### CONSIGNE A
Transformez en liste concise le paragraphe du texte étudié qui commence par « Il y a dix ans », sans perdre ses faits principaux.
### CONSIGNE B
D'après le texte étudié, pourquoi les équipes sont-elles mobiles ? Répondez en une à trois phrases.
### CONSIGNE C
Répondez à ces questions sur le texte étudié :
(i) Combien de professionnels compte chaque groupe ?
(ii) Dans quel délai se rendent-ils auprès de l'adolescent ?
(iii) Quel intervalle a séparé les deux visites reçues par Sylvain ?

### TEXTE ÉTUDIÉ
------------------------------------------------

Il y a dix ans, une nouvelle forme de prise en charge a été mise sur pied au sein du service du Dr Garcin, de l’EPSM : les équipes mobiles. Par groupe de deux, les professionnels (psychiatres, psychologues, infirmiers, assistantes sociales…) se rendent là où se trouve l’adolescent, dans un délai de 24 heures. Ces rendez-vous « d’urgence » peuvent se faire à l’hôpital, dans les foyers, dans les CSM… « On n’est pas mobiles pour être mobiles, on l’est pour être disponibles », détaille Vincent Garcin. Sylvain, par exemple, a reçu à l’hôpital la visite de deux binômes, à 48 heures d’intervalle. Les entretiens, qui se font en deux temps, permettent aux jeunes de s’exprimer, dans le secret d’un bureau fermé. Les parents sont ensuite conviés à la discussion.

------------------------------------------------

### DONNÉES ENREGISTRÉES
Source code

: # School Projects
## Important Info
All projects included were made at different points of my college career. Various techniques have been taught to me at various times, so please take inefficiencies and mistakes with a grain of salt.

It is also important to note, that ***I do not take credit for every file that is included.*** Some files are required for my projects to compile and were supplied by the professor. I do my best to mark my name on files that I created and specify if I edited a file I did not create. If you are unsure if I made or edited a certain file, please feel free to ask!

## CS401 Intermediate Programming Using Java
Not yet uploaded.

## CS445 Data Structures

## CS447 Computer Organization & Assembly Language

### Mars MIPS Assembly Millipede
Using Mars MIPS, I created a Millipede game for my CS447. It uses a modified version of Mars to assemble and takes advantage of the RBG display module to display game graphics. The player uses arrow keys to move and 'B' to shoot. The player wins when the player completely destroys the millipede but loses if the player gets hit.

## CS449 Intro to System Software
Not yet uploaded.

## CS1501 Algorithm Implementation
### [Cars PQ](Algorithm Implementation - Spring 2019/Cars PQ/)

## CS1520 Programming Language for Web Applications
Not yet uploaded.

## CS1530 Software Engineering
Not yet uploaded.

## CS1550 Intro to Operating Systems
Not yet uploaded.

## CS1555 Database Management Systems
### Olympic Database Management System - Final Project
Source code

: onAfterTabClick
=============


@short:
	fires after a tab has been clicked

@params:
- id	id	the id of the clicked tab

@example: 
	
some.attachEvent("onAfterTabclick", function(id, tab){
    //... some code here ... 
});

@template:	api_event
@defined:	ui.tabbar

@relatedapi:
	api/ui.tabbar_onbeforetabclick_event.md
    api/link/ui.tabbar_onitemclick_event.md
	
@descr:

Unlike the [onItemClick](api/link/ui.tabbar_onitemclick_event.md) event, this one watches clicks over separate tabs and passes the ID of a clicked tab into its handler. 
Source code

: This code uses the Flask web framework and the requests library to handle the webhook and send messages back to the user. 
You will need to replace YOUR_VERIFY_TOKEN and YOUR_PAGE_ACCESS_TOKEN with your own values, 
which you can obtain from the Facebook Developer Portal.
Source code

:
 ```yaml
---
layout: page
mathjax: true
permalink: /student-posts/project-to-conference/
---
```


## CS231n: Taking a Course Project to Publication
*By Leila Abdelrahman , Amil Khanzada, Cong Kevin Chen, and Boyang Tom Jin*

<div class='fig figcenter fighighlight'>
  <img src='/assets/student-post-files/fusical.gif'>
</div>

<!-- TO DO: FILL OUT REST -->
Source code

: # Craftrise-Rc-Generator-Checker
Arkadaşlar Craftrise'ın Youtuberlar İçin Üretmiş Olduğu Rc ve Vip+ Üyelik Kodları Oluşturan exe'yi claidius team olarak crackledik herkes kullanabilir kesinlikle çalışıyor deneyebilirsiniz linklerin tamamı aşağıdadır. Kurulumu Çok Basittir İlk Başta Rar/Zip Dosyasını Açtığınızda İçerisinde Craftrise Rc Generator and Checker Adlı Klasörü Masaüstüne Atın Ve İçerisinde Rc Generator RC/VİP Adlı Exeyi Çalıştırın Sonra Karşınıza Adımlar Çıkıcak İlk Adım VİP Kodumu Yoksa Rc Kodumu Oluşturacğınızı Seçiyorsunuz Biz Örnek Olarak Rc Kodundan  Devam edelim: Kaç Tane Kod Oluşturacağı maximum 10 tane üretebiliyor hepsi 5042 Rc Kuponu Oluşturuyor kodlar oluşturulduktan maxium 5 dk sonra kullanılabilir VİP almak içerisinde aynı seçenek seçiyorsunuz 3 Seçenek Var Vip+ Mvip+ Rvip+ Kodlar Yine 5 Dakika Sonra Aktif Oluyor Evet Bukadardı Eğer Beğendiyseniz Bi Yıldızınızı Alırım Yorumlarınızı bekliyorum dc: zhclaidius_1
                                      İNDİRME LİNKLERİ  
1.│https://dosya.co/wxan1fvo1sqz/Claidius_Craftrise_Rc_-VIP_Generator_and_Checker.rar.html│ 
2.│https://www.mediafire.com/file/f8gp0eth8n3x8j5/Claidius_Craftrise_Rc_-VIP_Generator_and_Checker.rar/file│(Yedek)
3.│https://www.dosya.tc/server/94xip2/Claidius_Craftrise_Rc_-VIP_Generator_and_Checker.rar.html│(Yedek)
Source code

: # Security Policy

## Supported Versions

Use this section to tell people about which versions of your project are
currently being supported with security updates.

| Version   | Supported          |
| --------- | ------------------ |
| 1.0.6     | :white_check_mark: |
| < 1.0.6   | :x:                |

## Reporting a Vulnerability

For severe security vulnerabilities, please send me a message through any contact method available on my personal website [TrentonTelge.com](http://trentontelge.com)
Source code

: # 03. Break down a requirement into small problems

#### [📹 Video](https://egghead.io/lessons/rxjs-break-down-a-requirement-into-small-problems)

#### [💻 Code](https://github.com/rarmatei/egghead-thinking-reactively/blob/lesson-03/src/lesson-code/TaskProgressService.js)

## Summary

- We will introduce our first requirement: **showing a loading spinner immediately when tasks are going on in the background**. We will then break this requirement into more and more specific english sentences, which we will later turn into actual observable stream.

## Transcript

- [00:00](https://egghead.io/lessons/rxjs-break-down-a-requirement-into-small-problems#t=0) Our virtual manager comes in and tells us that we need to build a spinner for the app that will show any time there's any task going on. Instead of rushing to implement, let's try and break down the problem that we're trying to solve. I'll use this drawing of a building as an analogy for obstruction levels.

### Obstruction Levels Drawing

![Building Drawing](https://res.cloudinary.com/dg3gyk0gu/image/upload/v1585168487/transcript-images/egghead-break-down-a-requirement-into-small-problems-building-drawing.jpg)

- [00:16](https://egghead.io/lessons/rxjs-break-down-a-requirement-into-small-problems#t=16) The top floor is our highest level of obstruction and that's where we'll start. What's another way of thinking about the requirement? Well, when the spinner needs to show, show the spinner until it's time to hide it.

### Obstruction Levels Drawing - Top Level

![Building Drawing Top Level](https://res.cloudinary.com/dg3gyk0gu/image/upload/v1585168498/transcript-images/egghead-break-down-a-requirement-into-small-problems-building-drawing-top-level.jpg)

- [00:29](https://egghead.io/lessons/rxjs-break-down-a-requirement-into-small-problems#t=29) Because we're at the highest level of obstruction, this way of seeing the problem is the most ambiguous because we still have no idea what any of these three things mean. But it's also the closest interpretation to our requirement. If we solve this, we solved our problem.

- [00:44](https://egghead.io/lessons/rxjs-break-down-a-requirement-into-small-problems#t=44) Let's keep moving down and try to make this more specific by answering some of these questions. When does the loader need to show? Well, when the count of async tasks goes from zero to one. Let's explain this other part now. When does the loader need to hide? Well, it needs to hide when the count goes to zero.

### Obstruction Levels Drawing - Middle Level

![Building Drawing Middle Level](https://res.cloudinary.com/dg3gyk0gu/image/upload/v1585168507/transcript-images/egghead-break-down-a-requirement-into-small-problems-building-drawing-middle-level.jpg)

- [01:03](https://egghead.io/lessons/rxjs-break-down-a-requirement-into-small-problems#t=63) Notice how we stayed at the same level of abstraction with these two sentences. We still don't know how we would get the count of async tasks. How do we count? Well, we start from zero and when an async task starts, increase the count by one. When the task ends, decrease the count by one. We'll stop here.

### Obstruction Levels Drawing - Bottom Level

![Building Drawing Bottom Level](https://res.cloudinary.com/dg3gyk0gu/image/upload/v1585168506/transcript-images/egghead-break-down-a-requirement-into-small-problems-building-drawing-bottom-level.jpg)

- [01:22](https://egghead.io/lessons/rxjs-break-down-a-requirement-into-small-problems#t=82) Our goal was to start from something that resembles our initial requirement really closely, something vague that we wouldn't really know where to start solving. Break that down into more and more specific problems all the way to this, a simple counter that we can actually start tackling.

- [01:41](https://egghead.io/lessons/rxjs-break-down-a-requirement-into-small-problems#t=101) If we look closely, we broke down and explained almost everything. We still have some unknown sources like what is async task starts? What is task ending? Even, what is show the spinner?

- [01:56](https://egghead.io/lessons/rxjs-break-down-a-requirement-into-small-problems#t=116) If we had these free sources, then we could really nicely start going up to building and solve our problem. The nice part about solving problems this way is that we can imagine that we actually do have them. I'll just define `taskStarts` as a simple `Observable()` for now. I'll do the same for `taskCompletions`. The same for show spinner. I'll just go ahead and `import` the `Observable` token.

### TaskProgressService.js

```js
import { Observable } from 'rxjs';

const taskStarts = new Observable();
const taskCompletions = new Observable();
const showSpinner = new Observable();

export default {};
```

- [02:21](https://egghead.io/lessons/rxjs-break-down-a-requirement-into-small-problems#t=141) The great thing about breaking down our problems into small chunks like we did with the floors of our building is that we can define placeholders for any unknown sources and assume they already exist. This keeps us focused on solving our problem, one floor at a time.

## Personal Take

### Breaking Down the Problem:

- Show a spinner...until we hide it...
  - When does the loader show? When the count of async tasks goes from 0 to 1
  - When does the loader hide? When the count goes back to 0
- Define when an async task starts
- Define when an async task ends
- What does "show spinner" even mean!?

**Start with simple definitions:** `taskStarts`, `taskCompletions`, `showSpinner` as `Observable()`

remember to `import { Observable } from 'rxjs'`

------------------------------------------------

### RÉSULTAT ATTENDU A
- Les équipes mobiles ont été créées il y a dix ans dans le service du Dr Garcin, à l'EPSM.
- Des professionnels (psychiatres, psychologues, infirmiers, assistantes sociales…) travaillent en binôme.
- Ils se rendent auprès de l'adolescent dans un délai de 24 heures : à l'hôpital, dans les foyers, dans les CSM…
- Selon Vincent Garcin, cette mobilité a pour but d'être disponible.
- Exemple : Sylvain a reçu à l'hôpital la visite de deux binômes, à 48 heures d'intervalle.
- Les entretiens se font en deux temps : le jeune s'exprime d'abord dans un bureau fermé, puis les parents sont invités à la discussion.

### RÉSULTAT ATTENDU B
Selon Vincent Garcin, les équipes ne sont pas mobiles pour le principe. Elles le sont pour être disponibles et se rendre là où se trouve l'adolescent dans un délai de 24 heures.

### RÉSULTAT ATTENDU C
(i) Deux.
(ii) 24 heures.
(iii) 48 heures.